Selon Saeed la plupart des agressions dont sont victimes les enfants peuvent également être attribuées à l’occupation israélienne. Il dit que l’occupation est la trame générale de la violence, que ce soit à l’école ou à la maison. L’étude démontre que 44% des étudiants doivent traverser les check-points et que 20% y ont subis des coups et des insultes de la part des soldats. 18% ont vu un de leurs camarades de classe se faire tuer.

Selon Saeed la violence contre les élèves cause une myriade de problèmes nerveux dont des handicaps pour lire et étudier et de l’agitation. Et la frustration qu’elle crée peut amener des enfants à défouler leur colère contre des élèves plus faibles qu’eux.

Une enseignante qui refuse de donner son nom indique que même si les enseignants savent qu’ils seront sanctionnés par les fonctionnaires du ministère de l’éducation s’ils utilisent les châtiments corporels à l’encontre des élèves, mais qu’ils l’utilisent parfois « lorsqu’il le faut » contre un élève. L’enseignante dit aussi que certains éducateurs sont obligés d’utiliser les châtiments corporels face à des élèves qui ont un fond violent.

D’autres enseignants sont d’accord pour dire que les éducateurs ne sont généralement pas violents par nature et qu’ils préfèrent ne pas utiliser les châtiments corporels. S’ils doivent utiliser la force physique pour punir un élève, ils le justifient comme un moyen d’asseoir leur autorité dans la classe et comme un avertissement pour les autres élèves.

Saeed dit que la question de la violence est de la responsabilité de toute la société, dont le gouvernement, les ONG et les institutions de la société civile qui ne condamne pas les factions politiques qui utilisent la violence de façon interne ou comme moyen de résistance.

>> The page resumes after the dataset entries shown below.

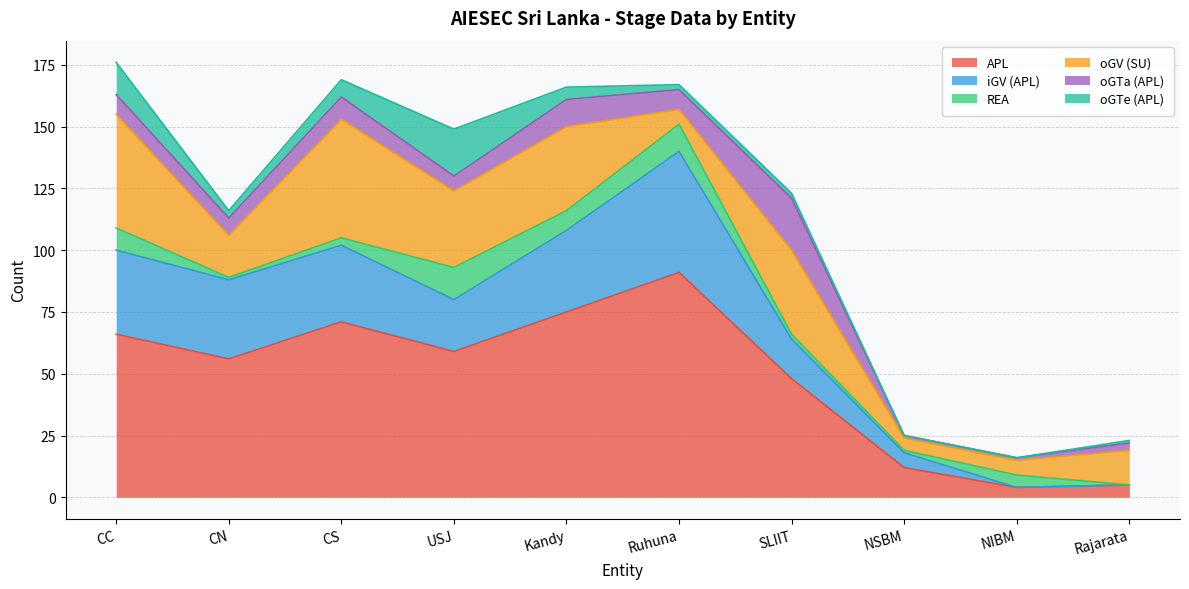

At Rajarata, list the series in order from largest to smallest.

oGV (SU), APL, oGTa (APL), oGTe (APL), iGV (APL), REA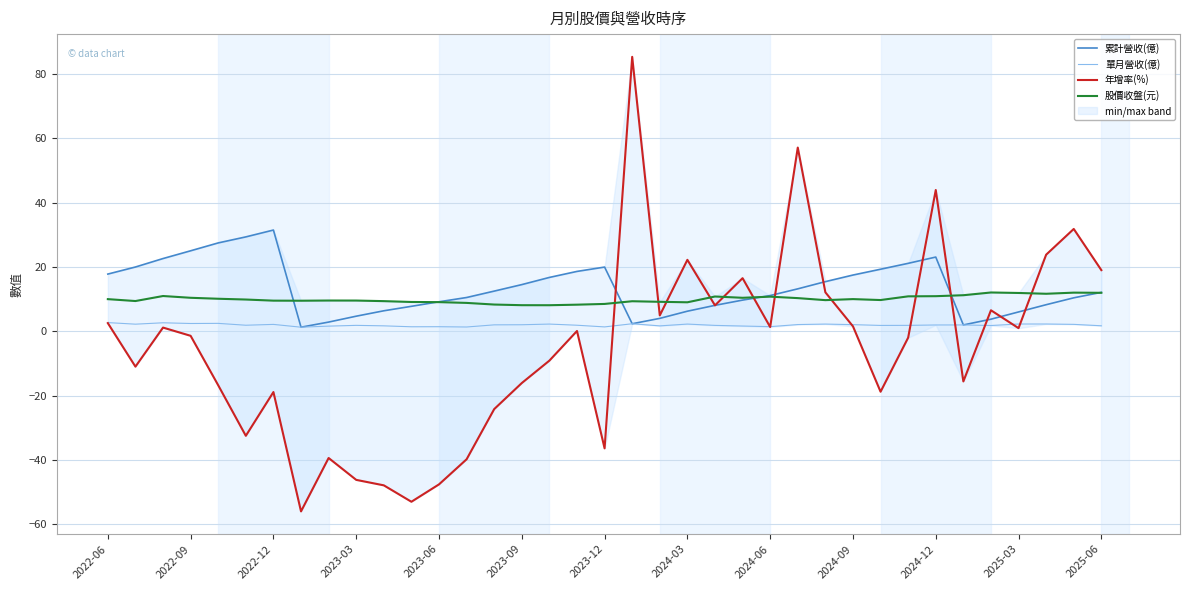

True or false: 單月營收(億) and 股價收盤(元) cross at least once.

False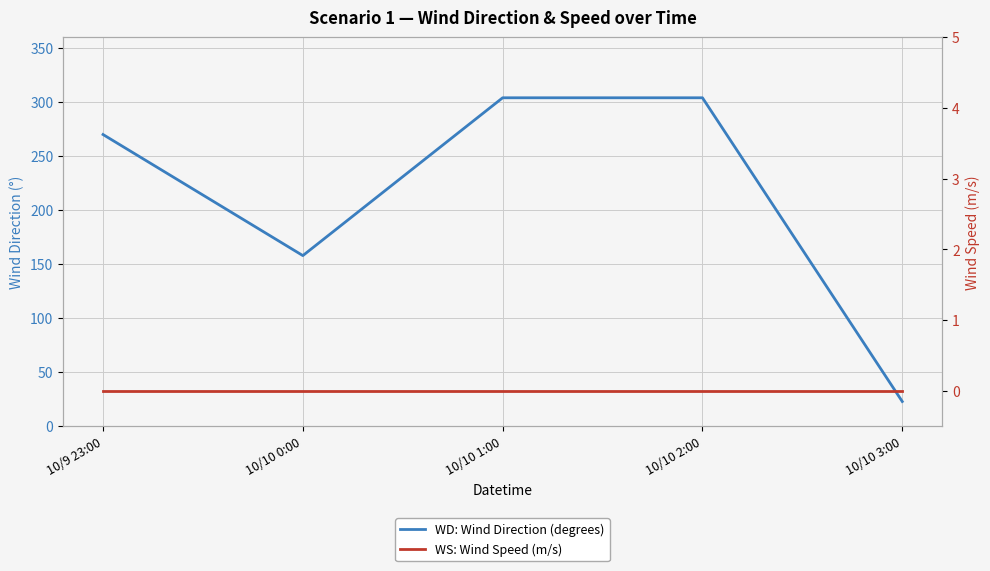

What value does the WD: Wind Direction (degrees) series have at 10/9 23:00, to the nearest 5?

270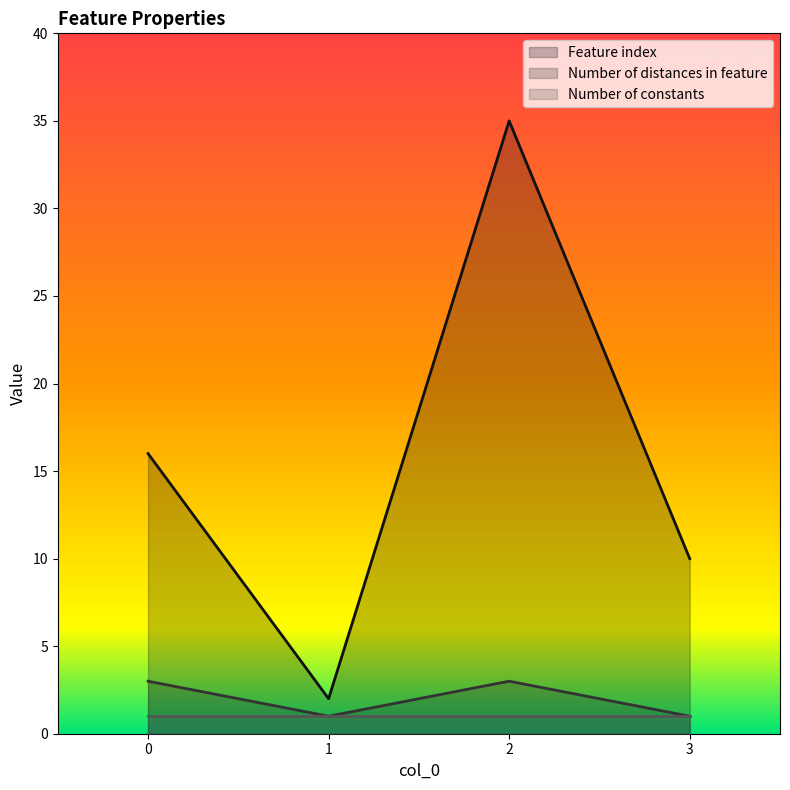

Between 0 and 1, which series saw the biggest shift?

Feature index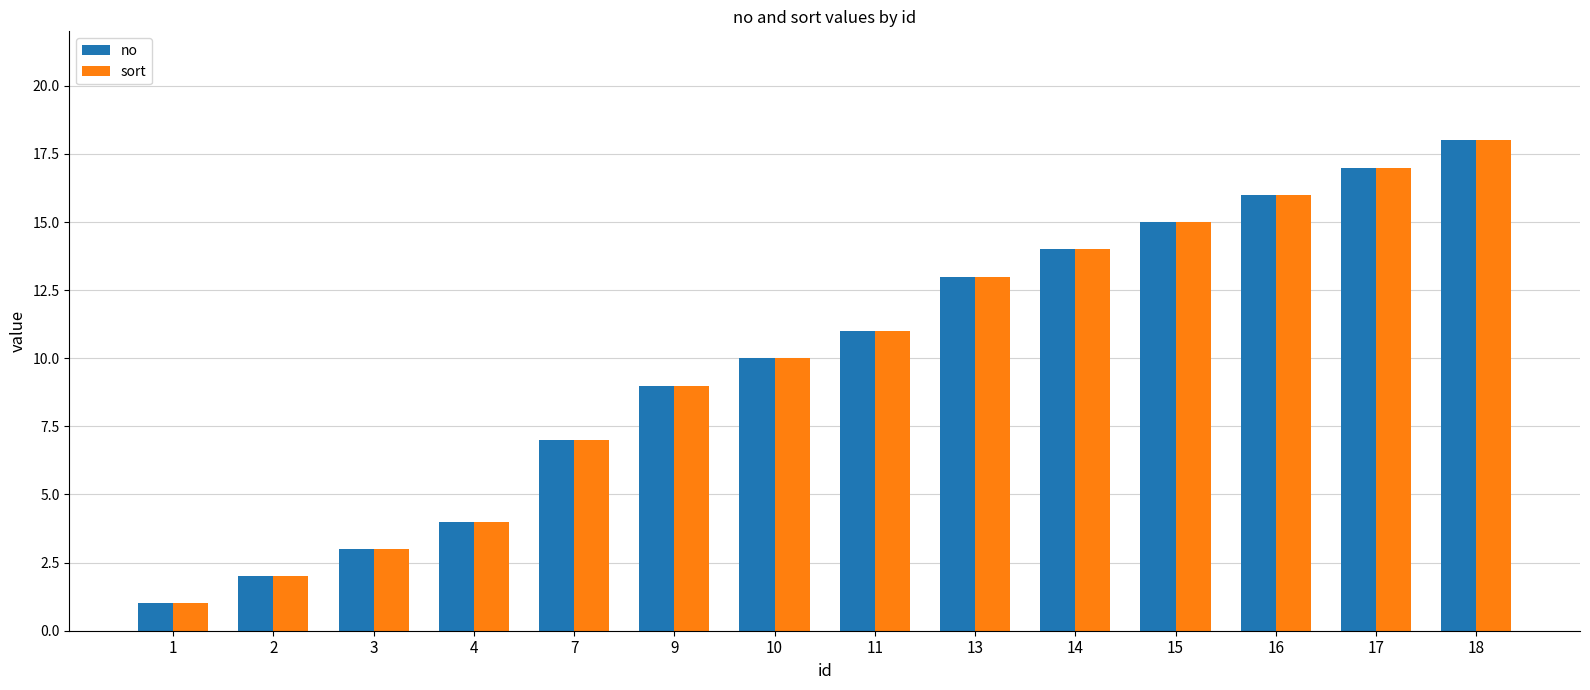

What is the difference between the second highest and second lowest values in the no series?

15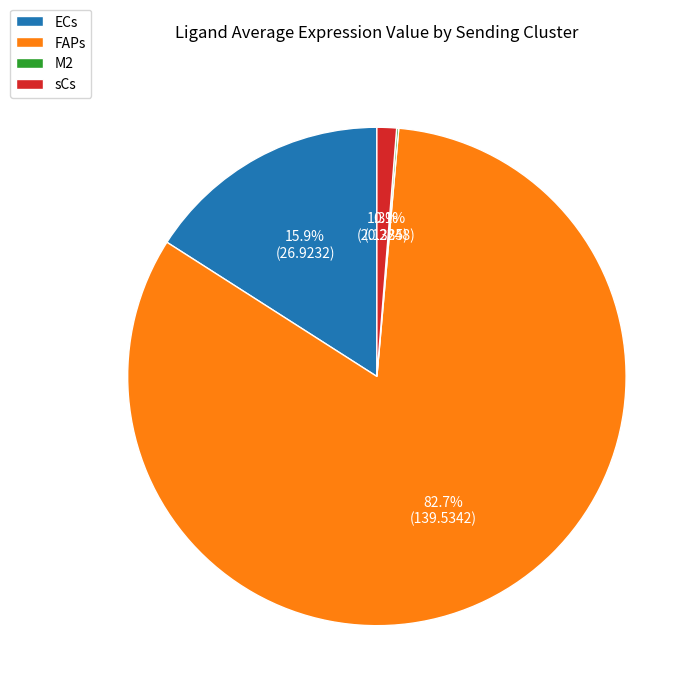

To the nearest percent, what portion does sCs represent?

1%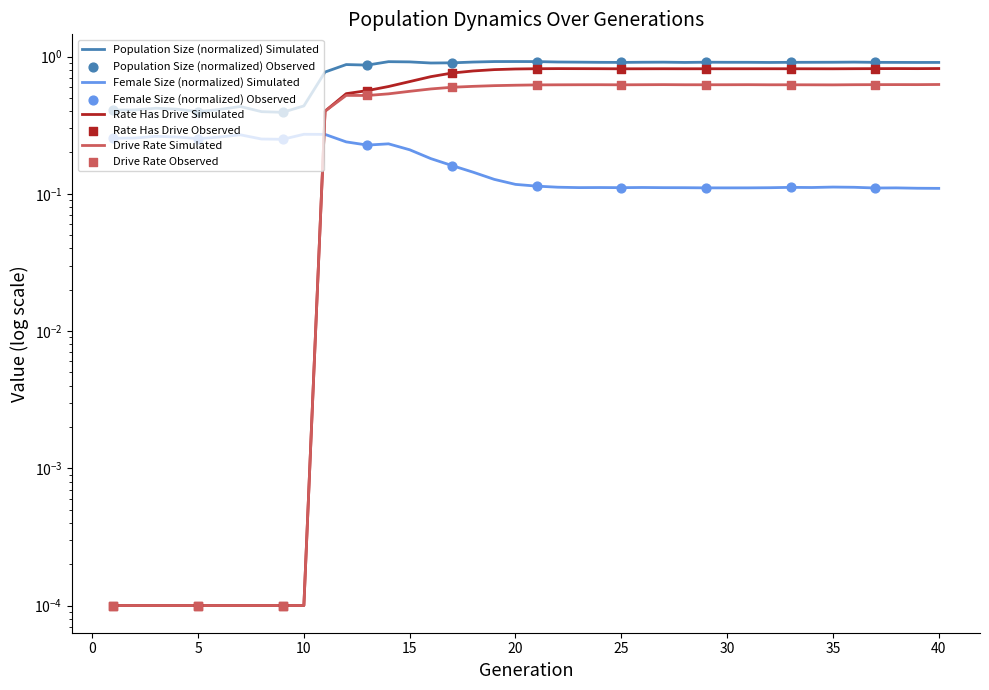

At which category is the sum across all series the highest?

21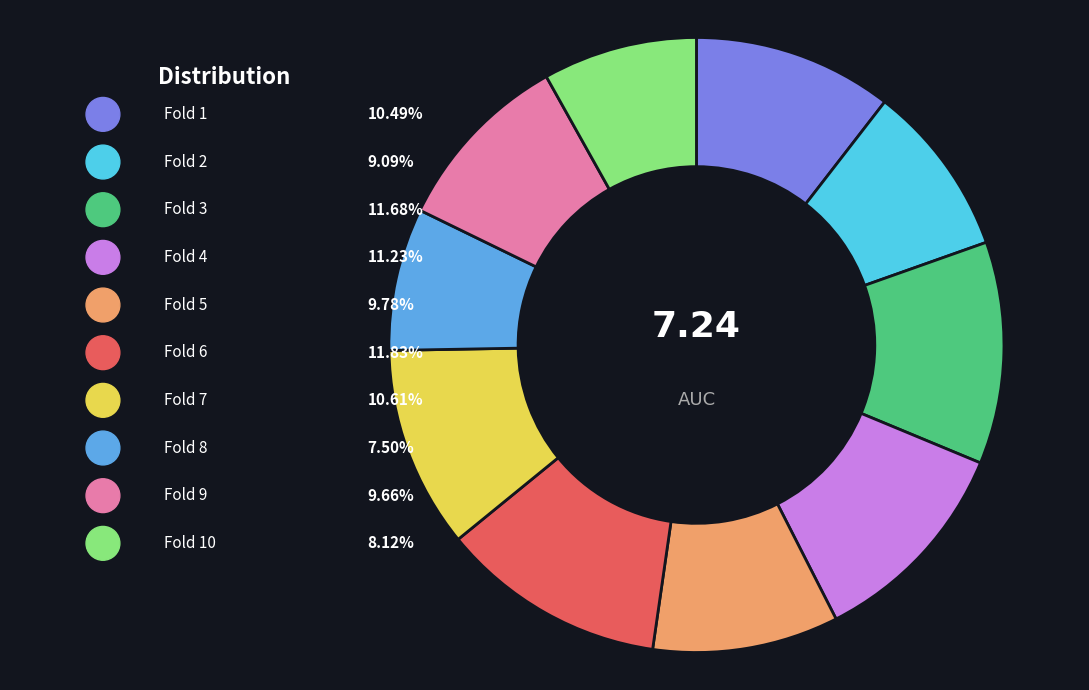

What portion of the pie excludes Fold 6?

88.2%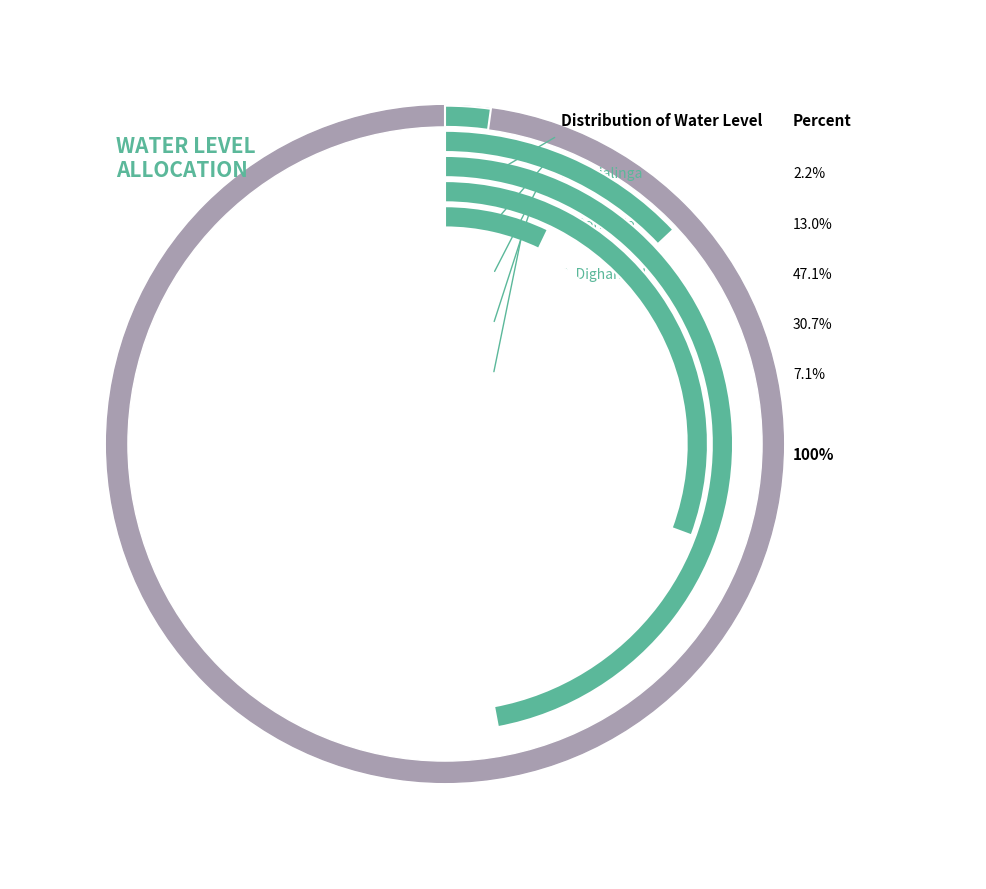

How many segments does this pie chart have?

5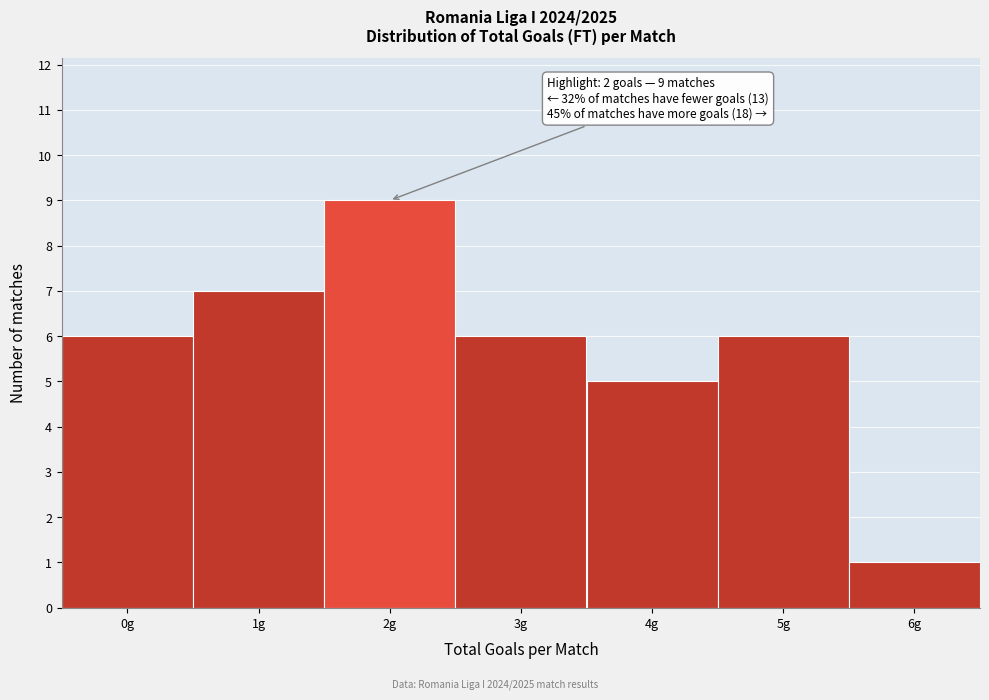

Which range on the x-axis has the tallest bar?

1.5 to 2.5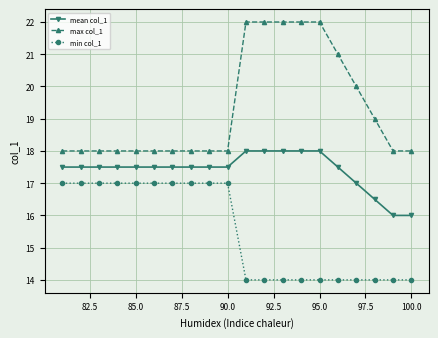

List the series in order of their peak value, highest first.

max col_1, mean col_1, min col_1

Mais il insiste que la fin de ce phénomène doit commencer dans les écoles.

Shweiki croit que le seul moyen de faire sortir la société de cette crise est d’incorporer une culture de la non-violence. Elle est d’accord avec Saeed que cela doit commencer avec les instituteurs. La difficulté, cependant, pour chaque enseignant, c’est qu’avant d’être un éducateur, il est un Palestinien, et donc lui-même assujetti à la violence de l’occupation et aux traditions dépassées.